By Rich Lowry
Tuesday, April 11, 2017
The circumstantial evidence is mounting that the Kremlin
succeeded in infiltrating the U.S. government at the highest levels.
How else to explain a newly elected president looking the
other way after an act of Russian aggression? Agreeing to a farcically
one-sided nuclear deal? Mercilessly mocking the idea that Russia represents our
foremost geopolitical foe? Accommodating the illicit nuclear ambitions of a
Russian ally? Welcoming a Russian foothold in the Middle East? Refusing to
provide arms to a sovereign country invaded by Russia? Diminishing our defenses
and pursuing a Moscow-friendly policy of hostility to fossil fuels?
All of these items, of course, refer to things said or
done by President Barack Obama. To take them in order: He reset with Russia
shortly after its clash with Georgia in 2008. He concluded the New START
agreement with Moscow that reduced our nuclear forces but not theirs. When
candidate Mitt Romney warned about Russia in the 2012 campaign, Obama rejected
him as a Cold War relic. The president then went on to forge an agreement with
Russia’s ally Iran to allow it to preserve its nuclear program. During the red-line
fiasco, he eagerly grasped a lifeline from Russia at the price of accepting its
intervention in Syria. He never budged on giving Ukraine “lethal” weapons to
defend itself from Russian attack. Finally, Obama cut U.S. defense spending and
cracked down on fossil fuels, a policy that Russia welcomed since its economy
is dependent on high oil prices.
Put all of this together, and it’s impossible to conclude
anything other than that Obama was a Russian stooge, and not out of any
nefarious deals, but out of his own naivete and weakness. Obama didn’t expect
any rewards when he asked then-Russian President Dmitry Medvedev during a
hot-mic moment at an international meeting to relay to Vladimir Putin his
ability to be more “flexible” after the 2012 election; he was, to put it in
terms of the current Russian election controversy, “colluding” with the
Russians in the belief it was a good strategy. His kompromat was his own
foolishness.
The cost of Obama’s orientation toward Russia became
clearer during the past two weeks. When he pulled up short from enforcing his
red line, an agreement with the Russians to remove Bashar Assad’s chemical
weapons became the fig leaf to cover his retreat. This deal was obviously
deficient, but Obama officials used clever language to give the impression that
it had removed all chemical weapons from Syria. Never mind that Assad still
used chlorine gas to attack his population — exploiting a grievous loophole —
and that evidence piled up that Assad was cheating more broadly.

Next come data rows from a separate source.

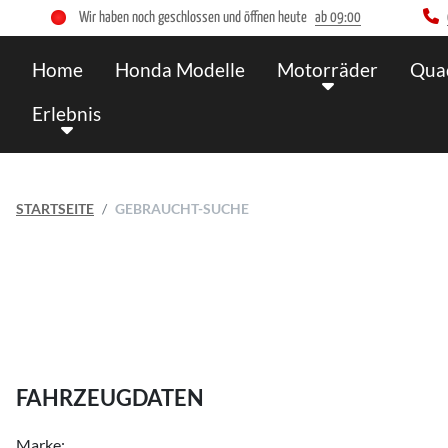
Wir haben noch geschlossen und öffnen heute
ab 09:00
Home
Honda Modelle
Motorräder
Qua
Erlebnis
STARTSEITE
GEBRAUCHT-SUCHE
FAHRZEUGDATEN
Marke: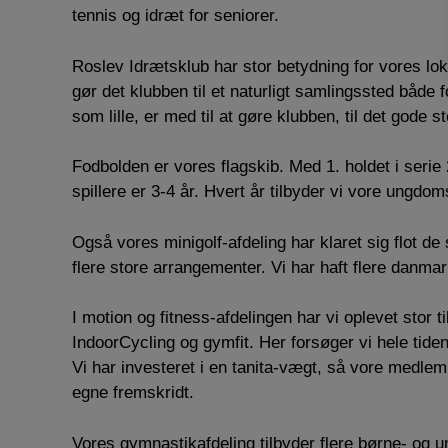
tennis og idræt for seniorer.
Roslev Idrætsklub har stor betydning for vores lo
gør det klubben til et naturligt samlingssted både 
som lille, er med til at gøre klubben, til det gode st
Fodbolden er vores flagskib. Med 1. holdet i serie
spillere er 3-4 år. Hvert år tilbyder vi vore ungdoms
Også vores minigolf-afdeling har klaret sig flot de 
flere store arrangementer. Vi har haft flere danma
I motion og fitness-afdelingen har vi oplevet sto
IndoorCycling og gymfit. Her forsøger vi hele tid
Vi har investeret i en tanita-vægt, så vore medlem
egne fremskridt.
Vores gymnastikafdeling tilbyder flere børne- og 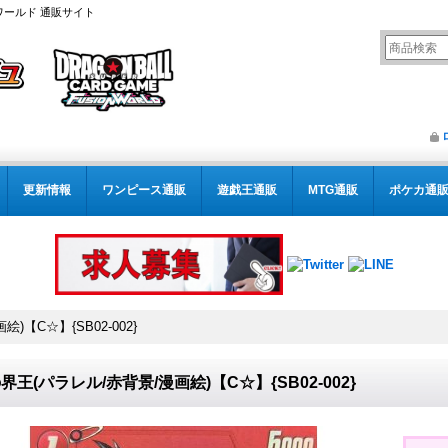
ワールド 通販サイト
更新情報
ワンピース通販
遊戯王通販
MTG通販
ポケカ通
)【C☆】{SB02-002}
界王(パラレル/赤背景/漫画絵)【C☆】{SB02-002}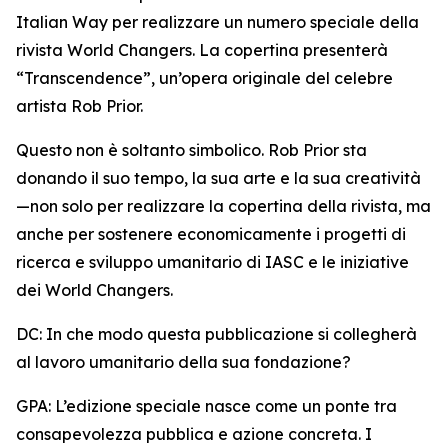
Italian Way per realizzare un numero speciale della
rivista World Changers. La copertina presenterà
“Transcendence”, un’opera originale del celebre
artista Rob Prior.
Questo non è soltanto simbolico. Rob Prior sta
donando il suo tempo, la sua arte e la sua creatività
—non solo per realizzare la copertina della rivista, ma
anche per sostenere economicamente i progetti di
ricerca e sviluppo umanitario di IASC e le iniziative
dei World Changers.
DC: In che modo questa pubblicazione si collegherà
al lavoro umanitario della sua fondazione?
GPA: L’edizione speciale nasce come un ponte tra
consapevolezza pubblica e azione concreta. I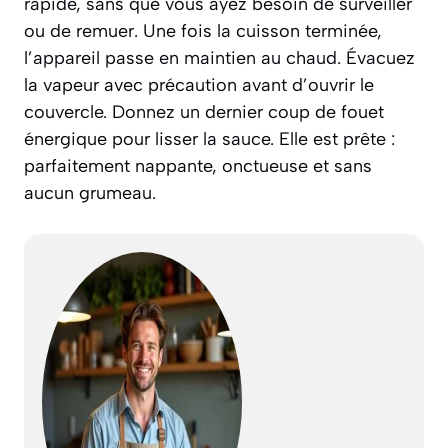
rapide, sans que vous ayez besoin de surveiller
ou de remuer. Une fois la cuisson terminée,
l’appareil passe en maintien au chaud. Évacuez
la vapeur avec précaution avant d’ouvrir le
couvercle. Donnez un dernier coup de fouet
énergique pour lisser la sauce. Elle est prête :
parfaitement nappante, onctueuse et sans
aucun grumeau.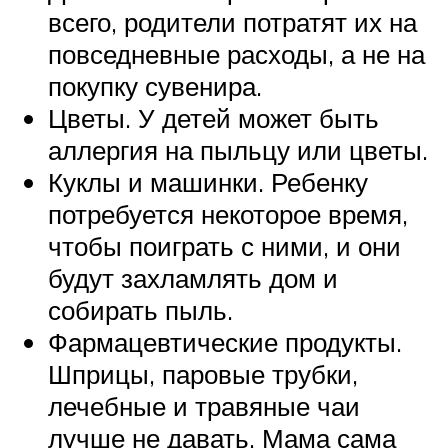
всего, родители потратят их на
повседневные расходы, а не на
покупку сувенира.
Цветы. У детей может быть
аллергия на пыльцу или цветы.
Куклы и машинки. Ребенку
потребуется некоторое время,
чтобы поиграть с ними, и они
будут захламлять дом и
собирать пыль.
Фармацевтические продукты.
Шприцы, паровые трубки,
лечебные и травяные чаи
лучше не давать. Мама сама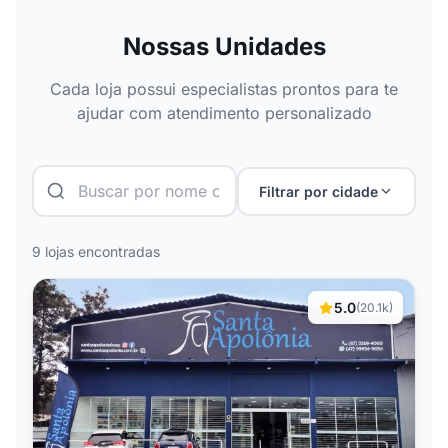
Nossas Unidades
Cada loja possui especialistas prontos para te
ajudar com atendimento personalizado
Filtrar por cidade
9
lojas encontradas
5.0
(20.1k)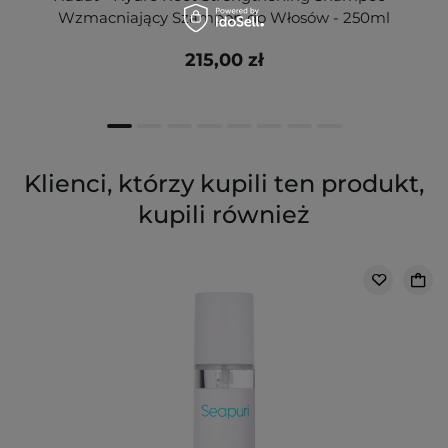
Wzmacniający Szampon do Włosów - 250ml
215,00 zł
Klienci, którzy kupili ten produkt,
kupili również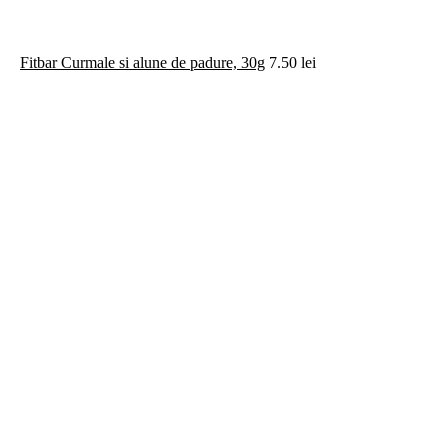
Fitbar Curmale si alune de padure, 30g
7.50
lei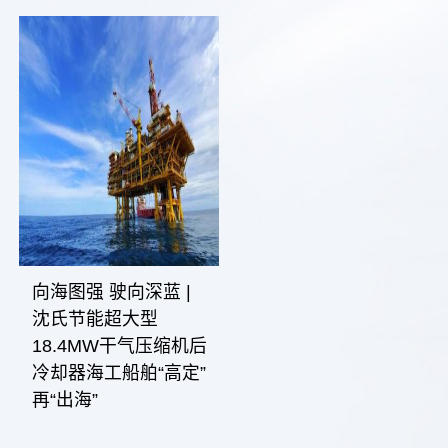
向海图强 驶向深蓝 |
沈氏节能超大型
18.4MW干气压缩机后
冷却器海工船舶“高定”
再“出海”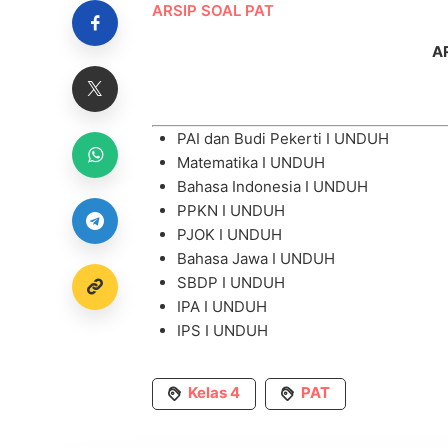
ARSIP SOAL PAT
A
PAI dan Budi Pekerti I
UNDUH
Matematika I
UNDUH
Bahasa Indonesia I
UNDUH
PPKN I
UNDUH
PJOK I
UNDUH
Bahasa Jawa I
UNDUH
SBDP I
UNDUH
IPA I
UNDUH
IPS I
UNDUH
Kelas 4
PAT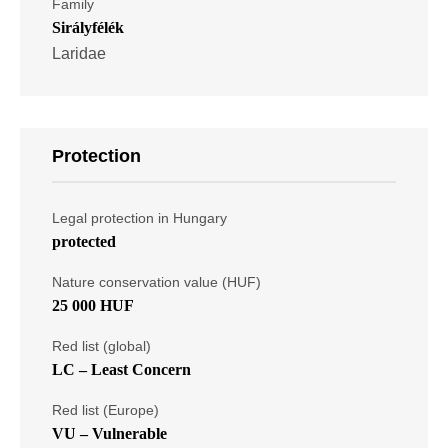
Family
Sirályfélék
Laridae
Protection
Legal protection in Hungary
protected
Nature conservation value (HUF)
25 000 HUF
Red list (global)
LC – Least Concern
Red list (Europe)
VU – Vulnerable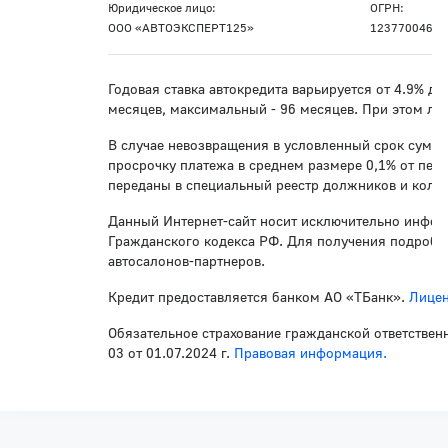
Юридическое лицо:
ОГРН:
ООО «АВТОЭКСПЕРТ125»
12377004612
Годовая ставка автокредита варьируется от 4.9% д
месяцев, максимальный - 96 месяцев. При этом лю
В случае невозвращения в условленный срок суммы
просрочку платежа в среднем размере 0,1% от пер
переданы в специальный реестр должников и колле
Данный Интернет-сайт носит исключительно инфор
Гражданского кодекса РФ. Для получения подробно
автосалонов-партнеров.
Кредит предоставляется банком АО «ТБанк».
Лицен
Обязательное страхование гражданской ответствен
03 от 01.07.2024 г.
Правовая информация.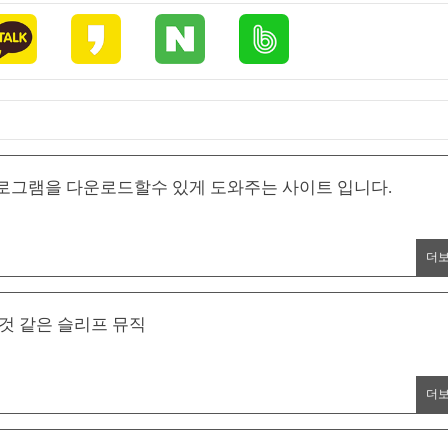
로그램을 다운로드할수 있게 도와주는 사이트 입니다.
더
것 같은 슬리프 뮤직
더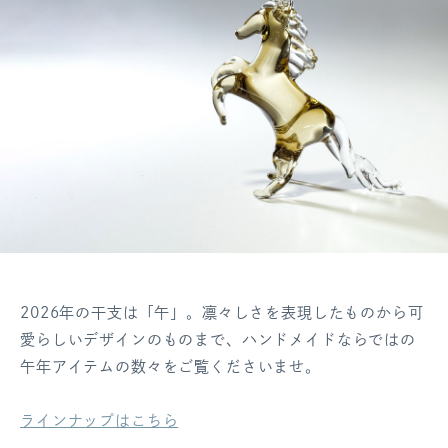
2026年の干支は「午」。凛々しさを表現したものから可
愛らしいデザインのものまで、ハンドメイドならではの
午年アイテムの数々をご覧くださいませ。
ラインナップはこちら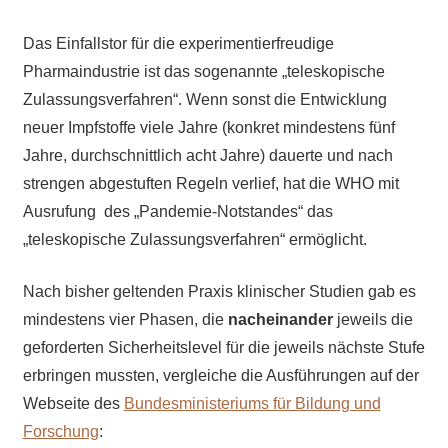
Das Einfallstor für die experimentierfreudige
Pharmaindustrie ist das sogenannte „teleskopische
Zulassungsverfahren“. Wenn sonst die Entwicklung
neuer Impfstoffe viele Jahre (konkret mindestens fünf
Jahre, durchschnittlich acht Jahre) dauerte und nach
strengen abgestuften Regeln verlief, hat die WHO mit
Ausrufung des „Pandemie-Notstandes“ das
„teleskopische Zulassungsverfahren“ ermöglicht.
Nach bisher geltenden Praxis klinischer Studien gab es
mindestens vier Phasen, die
nacheinander
jeweils die
geforderten Sicherheitslevel für die jeweils nächste Stufe
erbringen mussten, vergleiche die Ausführungen auf der
Webseite des
Bundesministeriums für Bildung und
Forschung
: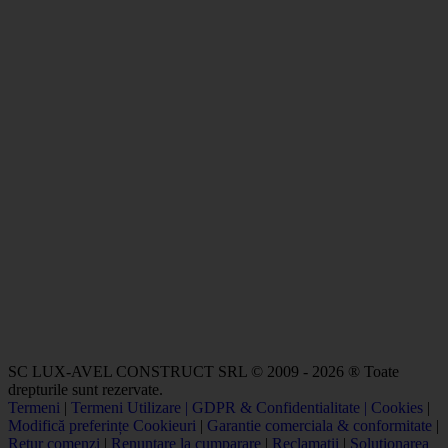
SC LUX-AVEL CONSTRUCT SRL © 2009 - 2026 ® Toate
drepturile sunt rezervate.
Termeni
|
Termeni Utilizare | GDPR & Confidentialitate | Cookies
|
Modifică preferințe Cookieuri
|
Garantie comerciala & conformitate
|
Retur comenzi
|
Renuntare la cumparare
|
Reclamatii
|
Solutionarea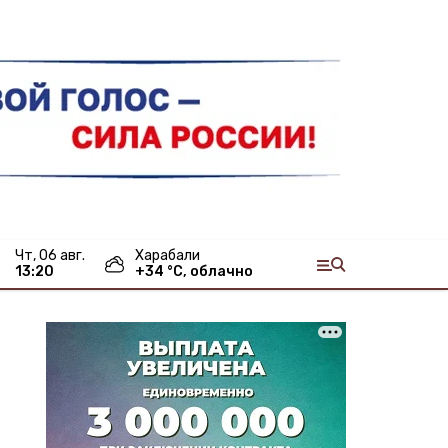
чт, 06 авг.
Харабали
13:20
+
34
°С,
облачно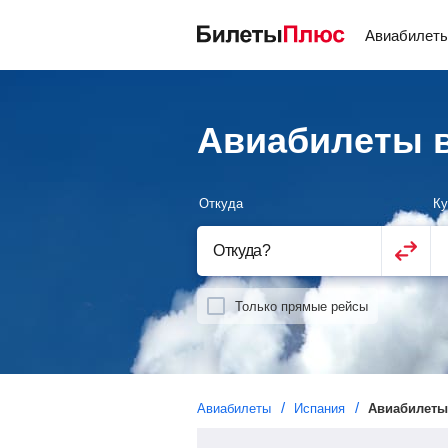
Авиабилет
Авиабилеты в
Откуда
Ку
Откуда
?
Только прямые рейсы
Авиабилеты
Испания
Авиабилеты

The Russians eagerly covered for Assad because he’s their
client. What was the Obama administration’s excuse? It effectively made itself
a liar for the Russians at the same time Moscow bolstered the Assad regime we
said had to go, smashed the moderate opposition we were trying to create and
sent a destabilizing refugee flow into Europe. This was a moral and strategic
disaster.
To be sure, Donald Trump’s statements about Russia during
the past year and a half have often been stupid and shameful. But there was
always a good chance that Russia’s blatant hostility to our values and
interests would make any attempted Trump detente unsustainable. With his
secretary of state and U.N. ambassador hitting Russia hard over the Assad gas
attack and Trump’s strike challenging Russia’s position, the administration
looks to be adopting a hardheaded attitude without bothering with a doomed
reset first.
Even if Obama eventually got tougher on Russia — imposing
sanctions after the Ukraine invasion and sending contingents of U.S. troops to
countries near Russia — he never entirely shed his reflex toward accommodation.
No matter what conspiracy theorists might say, there’s nothing to suggest
anything untoward about Obama’s relationship with Russia. But based on the
record alone, you might have suspicions.